# SET PROBLEM
Copy word for word the part of the material below that runs from its first line through the line containing "<instances>", including both ends.

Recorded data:
[BEGIN]

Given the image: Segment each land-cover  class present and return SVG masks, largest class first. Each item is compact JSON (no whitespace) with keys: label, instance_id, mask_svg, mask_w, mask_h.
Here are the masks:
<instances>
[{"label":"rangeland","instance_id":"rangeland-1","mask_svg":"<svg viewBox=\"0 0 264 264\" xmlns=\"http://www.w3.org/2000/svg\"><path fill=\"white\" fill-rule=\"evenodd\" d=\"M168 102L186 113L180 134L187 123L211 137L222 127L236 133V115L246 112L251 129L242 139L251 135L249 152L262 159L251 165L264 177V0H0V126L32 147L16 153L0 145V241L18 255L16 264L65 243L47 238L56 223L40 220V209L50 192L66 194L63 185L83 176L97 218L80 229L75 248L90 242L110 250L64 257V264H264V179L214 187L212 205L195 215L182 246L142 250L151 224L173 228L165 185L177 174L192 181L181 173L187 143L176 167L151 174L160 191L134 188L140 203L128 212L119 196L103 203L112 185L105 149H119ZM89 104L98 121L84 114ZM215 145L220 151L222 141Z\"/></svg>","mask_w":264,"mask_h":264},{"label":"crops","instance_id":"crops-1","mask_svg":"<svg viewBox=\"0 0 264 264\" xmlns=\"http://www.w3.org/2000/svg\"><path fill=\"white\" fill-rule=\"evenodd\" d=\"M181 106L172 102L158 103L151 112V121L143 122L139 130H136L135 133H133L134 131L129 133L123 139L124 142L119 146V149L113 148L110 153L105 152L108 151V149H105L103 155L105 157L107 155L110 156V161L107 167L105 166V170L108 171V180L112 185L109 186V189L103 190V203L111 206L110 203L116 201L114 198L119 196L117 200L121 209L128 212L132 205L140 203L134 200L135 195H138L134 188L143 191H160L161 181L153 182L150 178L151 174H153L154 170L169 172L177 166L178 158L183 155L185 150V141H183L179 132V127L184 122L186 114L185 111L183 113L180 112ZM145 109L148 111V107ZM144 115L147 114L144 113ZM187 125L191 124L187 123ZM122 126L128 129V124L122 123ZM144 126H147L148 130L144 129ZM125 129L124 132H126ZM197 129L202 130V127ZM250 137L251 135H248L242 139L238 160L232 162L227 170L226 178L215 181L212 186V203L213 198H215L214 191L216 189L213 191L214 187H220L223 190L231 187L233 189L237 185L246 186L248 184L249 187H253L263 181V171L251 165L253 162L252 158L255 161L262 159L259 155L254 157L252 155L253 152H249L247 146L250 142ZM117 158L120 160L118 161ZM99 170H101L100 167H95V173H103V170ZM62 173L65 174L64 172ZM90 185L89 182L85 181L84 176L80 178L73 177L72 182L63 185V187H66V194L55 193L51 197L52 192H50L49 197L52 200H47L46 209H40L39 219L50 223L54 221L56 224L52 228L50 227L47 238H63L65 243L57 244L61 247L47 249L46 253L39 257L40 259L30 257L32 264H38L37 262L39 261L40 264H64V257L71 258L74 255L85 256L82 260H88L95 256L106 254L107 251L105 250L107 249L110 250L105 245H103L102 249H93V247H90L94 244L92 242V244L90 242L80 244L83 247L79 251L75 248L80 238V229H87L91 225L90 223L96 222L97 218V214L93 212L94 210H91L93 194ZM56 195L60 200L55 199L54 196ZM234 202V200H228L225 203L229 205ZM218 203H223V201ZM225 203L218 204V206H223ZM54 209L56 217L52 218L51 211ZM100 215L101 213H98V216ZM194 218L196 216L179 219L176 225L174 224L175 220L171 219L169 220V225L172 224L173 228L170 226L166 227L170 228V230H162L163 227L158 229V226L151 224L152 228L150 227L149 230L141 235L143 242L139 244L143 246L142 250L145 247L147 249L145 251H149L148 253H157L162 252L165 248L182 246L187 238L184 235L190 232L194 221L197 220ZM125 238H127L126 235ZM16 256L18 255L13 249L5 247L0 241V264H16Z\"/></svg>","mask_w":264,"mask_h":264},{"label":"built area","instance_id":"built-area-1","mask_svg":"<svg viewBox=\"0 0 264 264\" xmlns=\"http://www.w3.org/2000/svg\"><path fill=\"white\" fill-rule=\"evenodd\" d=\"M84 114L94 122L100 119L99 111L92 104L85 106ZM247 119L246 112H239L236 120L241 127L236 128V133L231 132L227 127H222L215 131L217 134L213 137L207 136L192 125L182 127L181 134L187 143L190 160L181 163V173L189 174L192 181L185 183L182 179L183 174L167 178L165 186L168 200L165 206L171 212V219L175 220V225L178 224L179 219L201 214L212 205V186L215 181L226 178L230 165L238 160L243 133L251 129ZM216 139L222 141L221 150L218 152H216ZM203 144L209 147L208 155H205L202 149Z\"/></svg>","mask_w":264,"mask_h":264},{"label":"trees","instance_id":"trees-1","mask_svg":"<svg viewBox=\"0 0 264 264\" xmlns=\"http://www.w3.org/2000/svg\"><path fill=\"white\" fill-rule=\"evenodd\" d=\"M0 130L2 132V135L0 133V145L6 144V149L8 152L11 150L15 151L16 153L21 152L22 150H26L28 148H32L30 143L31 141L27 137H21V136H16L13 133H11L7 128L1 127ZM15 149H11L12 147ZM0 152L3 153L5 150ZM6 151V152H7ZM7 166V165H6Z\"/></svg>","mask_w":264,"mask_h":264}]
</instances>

[END]

# SOLUTION FOR THIS TASK
Given the image: Segment each land-cover  class present and return SVG masks, largest class first. Each item is compact JSON (no whitespace) with keys: label, instance_id, mask_svg, mask_w, mask_h.
Here are the masks:
<instances>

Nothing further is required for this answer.